Why would somebody do that? Why would somebody not feel slightly embarrassed almost 7 years after the event, to realise that the whole nation grieving for some privileged woman like she was the fucking messiah, was slightly inapt? That to elevate a woman who wore fancy dresses at parties THAT YOU'D NEVER BE FUCKING ALLOWED AT to be something more worthwhile than the hundreds who die every day in pain, fear and destitution is so fucking obscene!
To be whipped into a storm of anguish and grief at the time was bad enough, but to not feel even a semblance of shame so many years later is just plain wrongness.
Jesus, 1997 was my first year working for BAe. As they are a bunch of twats, they fiddled it so I only had 7 days holiday to last me from February through till December. I managed to save them up (something I can't do anymore) and booked the first week off in September. I'd been really looking forward to it until I woke up on Sunday 31st August 1997.
I wandered downstairs to find my mum watching grim sounding news reports. She told me Princess Di had been killed in a car accident. I don't know if my mum expected me to burst into tears or commit suicide, but my first statement of 'I hope they don't cancel the Liverpool match' was not what she wanted to hear. They did cancel it as well, the bastards. Something they didn't do 4 years later when 3000 people were killed, as opposed to 3.
I played Sunday football that morning for The Fighting Cock. We had a one minute silence before the game, broken by really piss-poor jokes being made by members of each team.

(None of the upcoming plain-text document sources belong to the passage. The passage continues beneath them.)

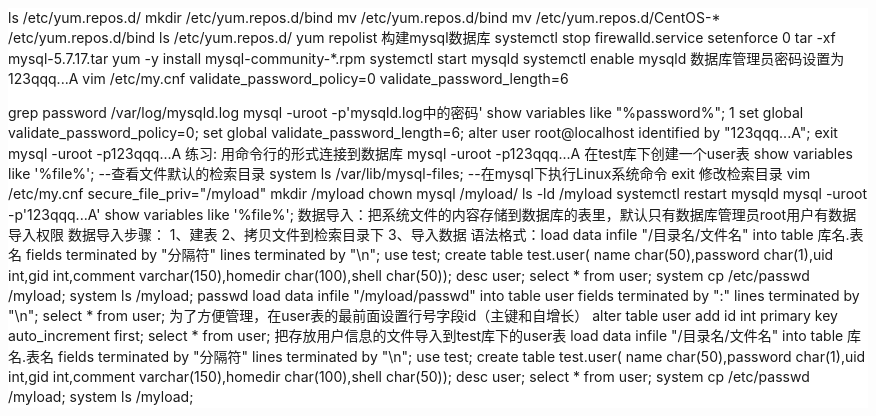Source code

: ls /etc/yum.repos.d/
mkdir /etc/yum.repos.d/bind
mv /etc/yum.repos.d/bind
mv /etc/yum.repos.d/CentOS-* /etc/yum.repos.d/bind
ls /etc/yum.repos.d/
yum repolist
构建mysql数据库
systemctl stop firewalld.service 
setenforce 0
tar -xf mysql-5.7.17.tar
yum -y install mysql-community-*.rpm
systemctl start mysqld
systemctl enable mysqld
数据库管理员密码设置为123qqq...A
vim /etc/my.cnf
	validate_password_policy=0
	validate_password_length=6

grep password /var/log/mysqld.log
mysql -uroot -p'mysqld.log中的密码'
	show variables like "%password%"; 1
	set global validate_password_policy=0;
	set global validate_password_length=6;
	alter user root@localhost identified by "123qqq...A";
	exit
mysql -uroot -p123qqq...A
练习:
用命令行的形式连接到数据库
mysql -uroot -p123qqq...A
在test库下创建一个user表
 show variables like '%file%'; --查看文件默认的检索目录 system ls /var/lib/mysql-files; --在mysql下执行Linux系统命令 exit
修改检索目录 vim /etc/my.cnf secure_file_priv="/myload"
mkdir /myload chown mysql /myload/ ls -ld /myload systemctl restart mysqld mysql -uroot -p'123qqq...A' show variables like '%file%';
数据导入：把系统文件的内容存储到数据库的表里，默认只有数据库管理员root用户有数据导入权限 数据导入步骤： 1、建表 2、拷贝文件到检索目录下 3、导入数据
语法格式：load data infile "/目录名/文件名" into table 库名.表名 fields terminated by "分隔符" lines terminated by "\n";
use test; create table test.user( name char(50),password char(1),uid int,gid int,comment varchar(150),homedir char(100),shell char(50)); desc user; select * from user; system cp /etc/passwd /myload; system ls /myload;
passwd
load data infile "/myload/passwd" into table user fields terminated by ":" lines terminated by "\n"; select * from user;
为了方便管理，在user表的最前面设置行号字段id（主键和自增长）
alter table user add id int primary key auto_increment first; select * from user;
把存放用户信息的文件导入到test库下的user表
load data infile "/目录名/文件名" into table 库名.表名 fields terminated by "分隔符" lines terminated by "\n";
use test; create table test.user( name char(50),password char(1),uid int,gid int,comment varchar(150),homedir char(100),shell char(50)); desc user; select * from user; system cp /etc/passwd /myload; system ls /myload;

Halfway through the game, stood bored and unloved on the left wing, a man passed me with his dog and said 'you ought to be ashamed'. To this day I don't know if he was upset at us playing football on such a sad day, or the fact that I was playing yet another ineffective game for "The Cock".
On the way home it dawned on me what my week would entail, solemn news reports, people wailing in grief for the death of a lady they'd never met, but who had once held a leper's cock and dug up some "landmines", so you know she was worthy of their tears.

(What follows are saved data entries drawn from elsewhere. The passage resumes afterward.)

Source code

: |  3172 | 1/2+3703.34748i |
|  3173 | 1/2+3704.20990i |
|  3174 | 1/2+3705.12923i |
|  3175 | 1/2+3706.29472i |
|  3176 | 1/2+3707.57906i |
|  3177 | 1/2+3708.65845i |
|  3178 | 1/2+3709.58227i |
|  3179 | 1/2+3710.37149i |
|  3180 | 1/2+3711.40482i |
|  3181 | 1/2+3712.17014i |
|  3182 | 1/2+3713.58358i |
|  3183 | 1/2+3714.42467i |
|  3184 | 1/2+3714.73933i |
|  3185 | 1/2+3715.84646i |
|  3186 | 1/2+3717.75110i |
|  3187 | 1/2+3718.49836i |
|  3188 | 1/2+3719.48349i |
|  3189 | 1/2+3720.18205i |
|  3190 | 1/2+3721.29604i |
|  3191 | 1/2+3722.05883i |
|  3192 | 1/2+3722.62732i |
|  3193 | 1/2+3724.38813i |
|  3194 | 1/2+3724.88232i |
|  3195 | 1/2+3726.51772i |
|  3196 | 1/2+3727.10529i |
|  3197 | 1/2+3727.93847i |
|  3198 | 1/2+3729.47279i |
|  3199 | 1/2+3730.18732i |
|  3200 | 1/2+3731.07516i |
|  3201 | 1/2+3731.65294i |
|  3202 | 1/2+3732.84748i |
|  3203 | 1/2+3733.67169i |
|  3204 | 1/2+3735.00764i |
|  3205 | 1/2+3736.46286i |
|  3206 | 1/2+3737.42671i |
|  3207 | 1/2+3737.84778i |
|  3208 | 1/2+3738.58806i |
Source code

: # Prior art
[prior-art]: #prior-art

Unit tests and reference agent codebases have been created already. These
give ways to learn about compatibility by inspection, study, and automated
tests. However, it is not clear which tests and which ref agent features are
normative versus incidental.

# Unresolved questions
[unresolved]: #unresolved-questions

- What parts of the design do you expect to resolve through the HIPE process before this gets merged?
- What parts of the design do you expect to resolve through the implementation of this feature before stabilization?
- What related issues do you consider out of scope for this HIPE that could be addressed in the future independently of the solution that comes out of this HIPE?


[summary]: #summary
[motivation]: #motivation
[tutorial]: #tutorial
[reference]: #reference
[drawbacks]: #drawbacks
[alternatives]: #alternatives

Summer 1997 had started with the big spazzy love-in that was "cool Britannia", something which seemed to happen in a faraway never-never-land which obviously hadn't touched Lancashire. We were all touchy-feeling, a big gang of English people, and now here they were in London and on my tele, at the end of that summer, spending more on fucking flowers then they'd ever give to a charity. Even a charity for landmine disabled lepers.
I'd observed it all with an uneasy detachment, trying not to whip myself into a rage at the illogic of it all. On the day of the funeral, I tried to resist by playing music really loud music until I realised this was upsetting my ma. I went for a walk around Fleetwood instead, where my mood spilled over rather quickly.

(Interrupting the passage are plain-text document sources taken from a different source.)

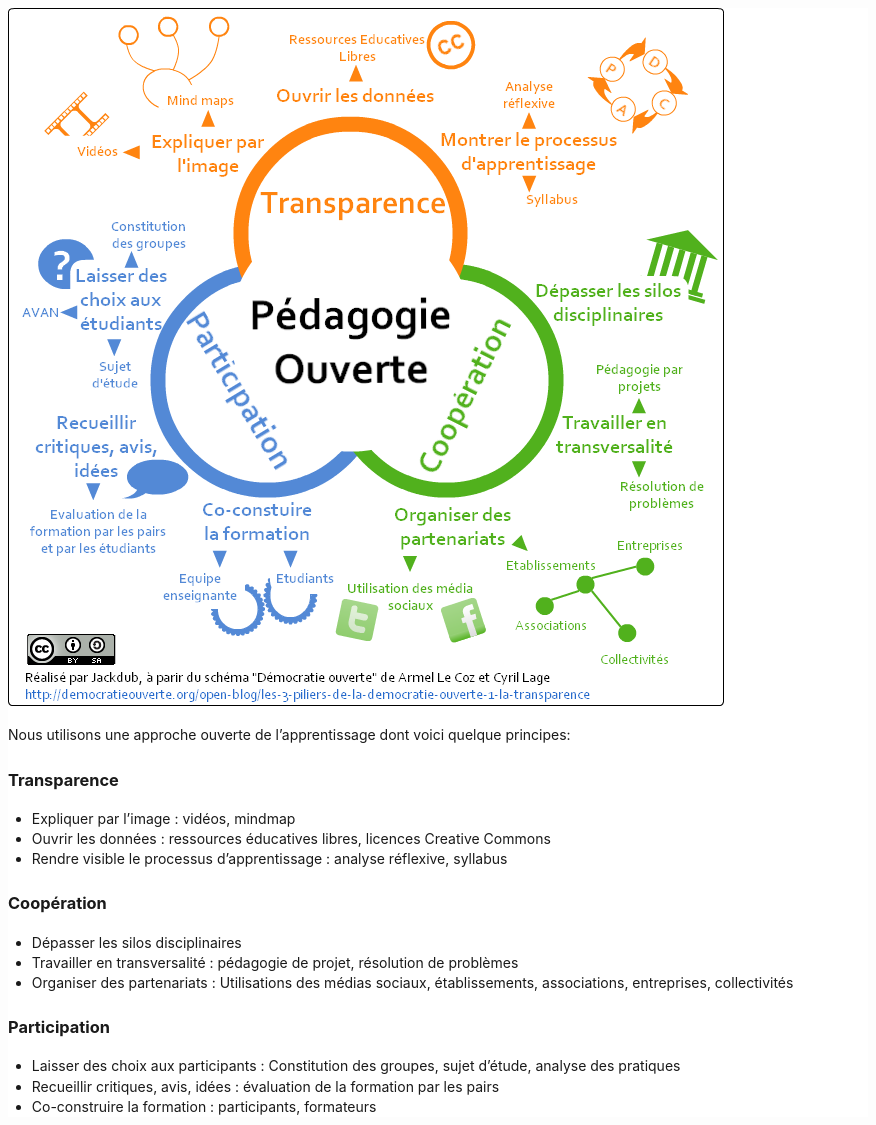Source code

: ![](pedagogie-ouverte-transparence-participation-cooperation.png)

Nous utilisons une approche ouverte de l’apprentissage dont voici quelque principes: 


### Transparence
- Expliquer par l’image : vidéos, mindmap
- Ouvrir les données : ressources éducatives libres, licences Creative Commons
- Rendre visible le processus d’apprentissage : analyse réflexive, syllabus


### Coopération
- Dépasser les silos disciplinaires
- Travailler en transversalité : pédagogie de projet, résolution de problèmes
- Organiser des partenariats : Utilisations des médias sociaux, établissements, associations, entreprises, collectivités

### Participation
- Laisser des choix aux participants : Constitution des groupes, sujet d’étude, analyse des pratiques
- Recueillir critiques, avis, idées : évaluation de la formation par les pairs
- Co-construire la formation : participants, formateurs
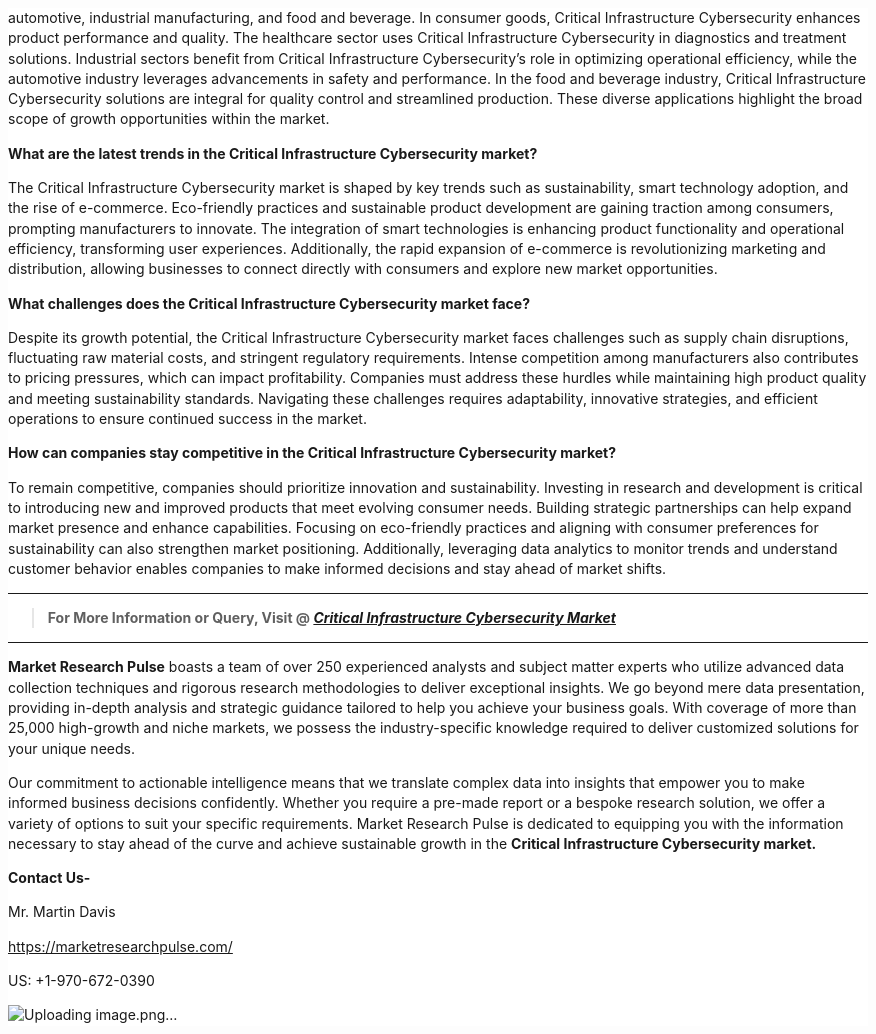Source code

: automotive, industrial manufacturing, and food and beverage. In consumer goods, Critical Infrastructure Cybersecurity enhances product performance and quality. The healthcare sector uses Critical Infrastructure Cybersecurity in diagnostics and treatment solutions. Industrial sectors benefit from Critical Infrastructure Cybersecurity&rsquo;s role in optimizing operational efficiency, while the automotive industry leverages advancements in safety and performance. In the food and beverage industry, Critical Infrastructure Cybersecurity solutions are integral for quality control and streamlined production. These diverse applications highlight the broad scope of growth opportunities within the market.</p><p><strong>What are the latest trends in the Critical Infrastructure Cybersecurity market?</strong></p><p>The Critical Infrastructure Cybersecurity market is shaped by key trends such as sustainability, smart technology adoption, and the rise of e-commerce. Eco-friendly practices and sustainable product development are gaining traction among consumers, prompting manufacturers to innovate. The integration of smart technologies is enhancing product functionality and operational efficiency, transforming user experiences. Additionally, the rapid expansion of e-commerce is revolutionizing marketing and distribution, allowing businesses to connect directly with consumers and explore new market opportunities.</p><p><strong>What challenges does the Critical Infrastructure Cybersecurity market face?</strong></p><p>Despite its growth potential, the Critical Infrastructure Cybersecurity market faces challenges such as supply chain disruptions, fluctuating raw material costs, and stringent regulatory requirements. Intense competition among manufacturers also contributes to pricing pressures, which can impact profitability. Companies must address these hurdles while maintaining high product quality and meeting sustainability standards. Navigating these challenges requires adaptability, innovative strategies, and efficient operations to ensure continued success in the market.</p><p><strong>How can companies stay competitive in the Critical Infrastructure Cybersecurity market?</strong></p><p>To remain competitive, companies should prioritize innovation and sustainability. Investing in research and development is critical to introducing new and improved products that meet evolving consumer needs. Building strategic partnerships can help expand market presence and enhance capabilities. Focusing on eco-friendly practices and aligning with consumer preferences for sustainability can also strengthen market positioning. Additionally, leveraging data analytics to monitor trends and understand customer behavior enables companies to make informed decisions and stay ahead of market shifts.</p><hr /><blockquote><p><strong>For More Information or Query, Visit @&nbsp;<em><a href="https://marketresearchpulse.com/report/58777/critical-infrastructure-cybersecurity-market?utm_source=Linkedin&utm_medium=0114">Critical Infrastructure Cybersecurity Market</a></em></strong></p></blockquote><hr /><p><strong>Market Research Pulse</strong> boasts a team of over 250 experienced analysts and subject matter experts who utilize advanced data collection techniques and rigorous research methodologies to deliver exceptional insights. We go beyond mere data presentation, providing in-depth analysis and strategic guidance tailored to help you achieve your business goals. With coverage of more than 25,000 high-growth and niche markets, we possess the industry-specific knowledge required to deliver customized solutions for your unique needs.</p><p>Our commitment to actionable intelligence means that we translate complex data into insights that empower you to make informed business decisions confidently. Whether you require a pre-made report or a bespoke research solution, we offer a variety of options to suit your specific requirements. Market Research Pulse is dedicated to equipping you with the information necessary to stay ahead of the curve and achieve sustainable growth in the <strong>Critical Infrastructure Cybersecurity market.</strong></p><p><strong>Contact Us-</strong></p><p>Mr. Martin Davis</p><p>https://marketresearchpulse.com/</p><p>US: +1-970-672-0390</p>
![Uploading image.png…]()

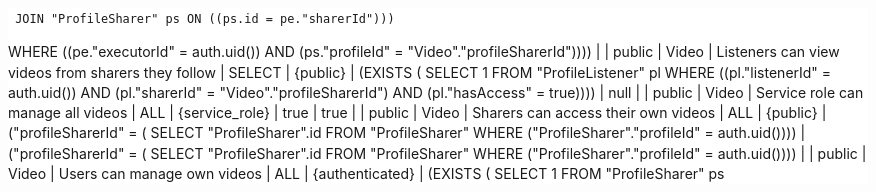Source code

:      JOIN "ProfileSharer" ps ON ((ps.id = pe."sharerId")))
  WHERE ((pe."executorId" = auth.uid()) AND (ps."profileId" = "Video"."profileSharerId"))))                                                                                                                                                                                                                   |
| public      | Video                             | Listeners can view videos from sharers they follow              | SELECT       | {public}        | (EXISTS ( SELECT 1
   FROM "ProfileListener" pl
  WHERE ((pl."listenerId" = auth.uid()) AND (pl."sharerId" = "Video"."profileSharerId") AND (pl."hasAccess" = true))))                                                                                                                                                                                                                                                                                                                                                                                                                                                                                                                                                                                                                                                                                                                                                                                                                                                            | null                                                                                                                                                                                                                                                                                                                                                                                                                      |
| public      | Video                             | Service role can manage all videos                              | ALL          | {service_role}  | true                                                                                                                                                                                                                                                                                                                                                                                                                                                                                                                                                                                                                                                                                                                                                                                                                                                                                                                                                                                                                              | true                                                                                                                                                                                                                                                                                                                                                                                                                      |
| public      | Video                             | Sharers can access their own videos                             | ALL          | {public}        | ("profileSharerId" = ( SELECT "ProfileSharer".id
   FROM "ProfileSharer"
  WHERE ("ProfileSharer"."profileId" = auth.uid())))                                                                                                                                                                                                                                                                                                                                                                                                                                                                                                                                                                                                                                                                                                                                                                                                                                                                                                     | ("profileSharerId" = ( SELECT "ProfileSharer".id
   FROM "ProfileSharer"
  WHERE ("ProfileSharer"."profileId" = auth.uid())))                                                                                                                                                                                                                                                                                             |
| public      | Video                             | Users can manage own videos                                     | ALL          | {authenticated} | (EXISTS ( SELECT 1
   FROM "ProfileSharer" ps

Like all towns, Fleetwood has various monuments built after the first or Second World War to commemorate people in the town who'd gone away and never returned. Every year the wreaths seemed to decrease in number and vandalism increased. On this day, Fleetwood was a ghost town and I was drawn to one of the aforementioned monuments in a churchyard. The thing that had dragged me there was the sight from afar of approximately one hundred bunches of flowers placed at the bottom of the monument for Diana, "Queen of Hearts".
Why there? Why place flowers for a dead celebrity at the base of a sad monument to the death of a couple of hundred local men? Men whose lives had not one iota of similarity with that of Di's. I was actually taken aback at how insulting I found it.
Anyway, a few months later I did a search for my name on the internet. The only result returned which was actually 'me' was a note my ma had put on a condolence list for Di (and oddly signed it from my email address). She'd written 'R.I.P, wherever you are'. Why did she write that? Where was Di?
Maybe I should phone her up and tell her that I've found her on the back of a lorry cab.